The course I'm reading suggests that there will be synchronization issues. But OTOH I read the source of Mandelbulber 1.21-2, which does a straightforward OpenCL DOF just like my above pseudocode, and it seems to work fine.

(the relevant code is in mandelbulber-opencl-1.21-2.orig/usr/share/cl/cl_DOF.cl and it's as follows)

//*********************************************************
//                   MANDELBULBER
// kernel for DOF effect
// 
//
// author: Krzysztof Marczak
// contact: [email protected]
// licence: GNU GPL v3.0
//
//*********************************************************

typedef struct
{
    int width;
    int height;
    float focus;
    float radius;
} sParamsDOF;

typedef struct
{
    float z;
    int i;
} sSortZ;

//------------------ MAIN RENDER FUNCTION --------------------
kernel void DOF(__global ushort4 *in_image, __global ushort4 *out_image, __global sSortZ *zBuffer, sParamsDOF p)
{
    const unsigned int i = get_global_id(0);

    uint index = p.height * p.width - i - 1;
    int ii = zBuffer[index].i;

    int2 scr = (int2){ii % p.width, ii / p.width};
    float z = zBuffer[index].z;
    float blur = fabs(z - p.focus) / z * p.radius;
    blur = min(blur, 500.0f);
    float4 center = convert_float4(in_image[scr.x + scr.y * p.width]);
    float factor = blur * blur * sqrt(blur)* M_PI_F/3.0f;
    int blurInt = (int)blur;

    int2 scr2;
    int2 start = (int2){scr.x - blurInt, scr.y - blurInt};
    start = max(start, 0);
    int2 end = (int2){scr.x + blurInt, scr.y + blurInt};
    end = min(end, (int2){p.width - 1, p.height - 1});

    for (scr2.y = start.y; scr2.y <= end.y; scr2.y++)
    {
        for(scr2.x = start.x; scr2.x <= end.x; scr2.x++)
        {
            float2 d = scr - scr2;
            float r = length(d);
            float op = (blur - r) / factor;
            op = clamp(op, 0.0f, 1.0f);
            float opN = 1.0f - op;
            uint address = scr2.x + scr2.y * p.width;
            float4 old = convert_float4(out_image[address]);
            out_image[address] = convert_ushort4(opN * old + op * center);
        }
    }
}
1

There are 1 best solutions below

1
On

No, you can't without worrying about synchronization.

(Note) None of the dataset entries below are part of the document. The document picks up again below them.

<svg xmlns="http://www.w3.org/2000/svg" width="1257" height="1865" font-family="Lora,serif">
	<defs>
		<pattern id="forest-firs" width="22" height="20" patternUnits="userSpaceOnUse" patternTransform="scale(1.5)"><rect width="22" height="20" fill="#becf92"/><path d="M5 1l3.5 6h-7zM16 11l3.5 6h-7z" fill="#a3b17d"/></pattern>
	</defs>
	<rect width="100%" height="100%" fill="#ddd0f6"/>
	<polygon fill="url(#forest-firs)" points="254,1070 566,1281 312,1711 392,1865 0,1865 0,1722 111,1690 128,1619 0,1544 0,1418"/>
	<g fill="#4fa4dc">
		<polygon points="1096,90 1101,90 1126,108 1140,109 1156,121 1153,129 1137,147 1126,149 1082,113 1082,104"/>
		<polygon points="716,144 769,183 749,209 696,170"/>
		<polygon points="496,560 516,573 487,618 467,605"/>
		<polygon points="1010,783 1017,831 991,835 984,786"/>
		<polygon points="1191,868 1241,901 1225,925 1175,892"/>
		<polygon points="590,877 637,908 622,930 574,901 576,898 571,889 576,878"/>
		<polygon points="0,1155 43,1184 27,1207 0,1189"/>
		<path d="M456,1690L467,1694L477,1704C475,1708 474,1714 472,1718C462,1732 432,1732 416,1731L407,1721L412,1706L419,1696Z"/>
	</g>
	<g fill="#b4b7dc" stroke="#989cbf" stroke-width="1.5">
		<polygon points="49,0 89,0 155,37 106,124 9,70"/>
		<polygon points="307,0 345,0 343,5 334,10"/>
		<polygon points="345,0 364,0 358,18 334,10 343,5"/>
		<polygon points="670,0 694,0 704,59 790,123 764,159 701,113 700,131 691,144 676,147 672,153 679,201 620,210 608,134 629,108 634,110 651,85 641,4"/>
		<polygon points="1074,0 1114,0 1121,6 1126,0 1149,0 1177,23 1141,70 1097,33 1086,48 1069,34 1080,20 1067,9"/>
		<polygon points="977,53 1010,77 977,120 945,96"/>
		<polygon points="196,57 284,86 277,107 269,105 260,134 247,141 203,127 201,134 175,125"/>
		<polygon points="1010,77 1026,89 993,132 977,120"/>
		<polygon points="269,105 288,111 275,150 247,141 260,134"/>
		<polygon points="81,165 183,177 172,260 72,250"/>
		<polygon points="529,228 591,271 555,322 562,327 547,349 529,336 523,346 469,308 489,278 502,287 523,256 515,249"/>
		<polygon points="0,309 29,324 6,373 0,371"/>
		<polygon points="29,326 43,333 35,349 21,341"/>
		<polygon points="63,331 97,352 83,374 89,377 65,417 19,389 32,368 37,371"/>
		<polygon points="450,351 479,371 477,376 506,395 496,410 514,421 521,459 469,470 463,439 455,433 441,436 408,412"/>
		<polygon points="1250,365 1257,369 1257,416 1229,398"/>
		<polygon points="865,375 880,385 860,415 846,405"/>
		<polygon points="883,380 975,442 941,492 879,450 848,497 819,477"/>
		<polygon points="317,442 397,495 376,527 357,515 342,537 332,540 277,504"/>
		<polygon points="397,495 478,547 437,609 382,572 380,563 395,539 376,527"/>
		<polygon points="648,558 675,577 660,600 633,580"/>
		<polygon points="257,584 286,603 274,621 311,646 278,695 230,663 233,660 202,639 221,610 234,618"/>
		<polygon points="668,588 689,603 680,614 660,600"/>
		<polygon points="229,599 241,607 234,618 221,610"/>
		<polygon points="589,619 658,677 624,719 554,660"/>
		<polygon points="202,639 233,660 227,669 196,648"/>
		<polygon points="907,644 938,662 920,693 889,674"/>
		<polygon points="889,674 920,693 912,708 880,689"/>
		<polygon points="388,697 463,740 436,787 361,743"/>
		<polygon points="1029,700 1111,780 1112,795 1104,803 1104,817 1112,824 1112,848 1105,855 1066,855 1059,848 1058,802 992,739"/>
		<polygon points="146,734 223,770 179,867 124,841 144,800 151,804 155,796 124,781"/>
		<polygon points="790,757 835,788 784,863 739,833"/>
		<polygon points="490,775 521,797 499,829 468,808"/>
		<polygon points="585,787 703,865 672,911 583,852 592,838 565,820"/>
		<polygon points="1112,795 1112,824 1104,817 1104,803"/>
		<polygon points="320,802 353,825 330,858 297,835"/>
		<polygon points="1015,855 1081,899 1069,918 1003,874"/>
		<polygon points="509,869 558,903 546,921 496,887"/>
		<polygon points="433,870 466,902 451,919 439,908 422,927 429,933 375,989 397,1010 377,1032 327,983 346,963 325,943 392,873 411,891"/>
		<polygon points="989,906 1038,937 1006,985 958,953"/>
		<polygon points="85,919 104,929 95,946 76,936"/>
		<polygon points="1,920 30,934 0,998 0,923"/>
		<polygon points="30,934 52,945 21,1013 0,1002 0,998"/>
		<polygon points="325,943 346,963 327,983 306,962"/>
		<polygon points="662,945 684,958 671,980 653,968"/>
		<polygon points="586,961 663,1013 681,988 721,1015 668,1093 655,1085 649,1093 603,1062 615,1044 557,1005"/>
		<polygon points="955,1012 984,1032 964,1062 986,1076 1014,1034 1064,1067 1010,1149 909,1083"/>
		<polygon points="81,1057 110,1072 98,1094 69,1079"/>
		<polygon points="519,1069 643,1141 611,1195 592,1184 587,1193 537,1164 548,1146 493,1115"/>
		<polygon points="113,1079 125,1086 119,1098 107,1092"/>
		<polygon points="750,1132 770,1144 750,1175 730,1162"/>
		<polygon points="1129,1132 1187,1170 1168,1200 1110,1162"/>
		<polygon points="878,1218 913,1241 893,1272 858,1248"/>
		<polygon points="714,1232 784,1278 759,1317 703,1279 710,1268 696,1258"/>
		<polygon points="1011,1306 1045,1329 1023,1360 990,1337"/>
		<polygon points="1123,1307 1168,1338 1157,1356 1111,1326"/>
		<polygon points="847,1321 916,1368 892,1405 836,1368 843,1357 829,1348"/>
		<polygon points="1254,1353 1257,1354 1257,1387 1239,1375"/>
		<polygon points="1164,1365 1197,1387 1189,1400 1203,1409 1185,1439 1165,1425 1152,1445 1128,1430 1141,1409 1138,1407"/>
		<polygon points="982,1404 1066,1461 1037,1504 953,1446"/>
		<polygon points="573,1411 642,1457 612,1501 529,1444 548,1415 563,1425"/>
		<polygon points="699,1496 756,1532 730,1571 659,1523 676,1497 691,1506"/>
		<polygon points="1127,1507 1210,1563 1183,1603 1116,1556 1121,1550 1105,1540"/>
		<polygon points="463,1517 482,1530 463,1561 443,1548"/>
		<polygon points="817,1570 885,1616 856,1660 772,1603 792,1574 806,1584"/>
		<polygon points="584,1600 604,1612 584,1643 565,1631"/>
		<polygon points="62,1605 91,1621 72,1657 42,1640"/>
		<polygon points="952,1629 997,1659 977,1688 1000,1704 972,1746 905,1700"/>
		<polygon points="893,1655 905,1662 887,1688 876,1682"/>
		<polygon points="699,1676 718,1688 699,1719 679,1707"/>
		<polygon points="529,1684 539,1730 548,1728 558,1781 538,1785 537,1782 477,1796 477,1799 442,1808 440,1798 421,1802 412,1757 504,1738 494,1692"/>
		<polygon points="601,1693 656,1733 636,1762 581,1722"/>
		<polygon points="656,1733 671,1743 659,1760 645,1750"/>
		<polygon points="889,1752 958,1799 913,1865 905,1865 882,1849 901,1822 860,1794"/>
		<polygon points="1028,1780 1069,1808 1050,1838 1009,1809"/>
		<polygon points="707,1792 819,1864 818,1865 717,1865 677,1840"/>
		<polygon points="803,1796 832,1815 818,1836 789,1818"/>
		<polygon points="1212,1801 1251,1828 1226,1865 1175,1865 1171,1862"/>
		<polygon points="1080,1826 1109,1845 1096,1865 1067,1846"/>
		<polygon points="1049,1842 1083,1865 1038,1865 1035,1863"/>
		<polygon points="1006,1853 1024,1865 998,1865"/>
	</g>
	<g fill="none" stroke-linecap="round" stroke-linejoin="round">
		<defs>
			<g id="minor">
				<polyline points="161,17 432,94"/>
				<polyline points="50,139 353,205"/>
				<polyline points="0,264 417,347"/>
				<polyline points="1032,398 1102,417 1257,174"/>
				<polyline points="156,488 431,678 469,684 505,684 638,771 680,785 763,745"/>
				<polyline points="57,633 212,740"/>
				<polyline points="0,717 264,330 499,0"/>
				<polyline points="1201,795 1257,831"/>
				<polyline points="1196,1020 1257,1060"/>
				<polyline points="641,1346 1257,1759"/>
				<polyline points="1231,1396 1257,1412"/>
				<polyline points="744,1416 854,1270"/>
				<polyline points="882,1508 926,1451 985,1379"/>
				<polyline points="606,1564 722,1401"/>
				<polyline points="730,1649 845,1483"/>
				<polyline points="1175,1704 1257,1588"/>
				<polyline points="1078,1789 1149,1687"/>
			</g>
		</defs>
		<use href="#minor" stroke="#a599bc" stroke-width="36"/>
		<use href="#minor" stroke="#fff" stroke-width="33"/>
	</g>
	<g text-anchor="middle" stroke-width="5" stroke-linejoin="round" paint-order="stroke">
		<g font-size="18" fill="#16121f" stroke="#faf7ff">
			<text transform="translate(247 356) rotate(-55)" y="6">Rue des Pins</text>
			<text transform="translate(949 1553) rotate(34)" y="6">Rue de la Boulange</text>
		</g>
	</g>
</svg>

If two work items scatter to the same location without synchronization, you have a race condition and won't get the correct results. Same for both buffers and images. With buffers you could use atomics, but they can slow down your code, especially when there is contention (but even when not). AFAIK, read/write images don't have atomic operations.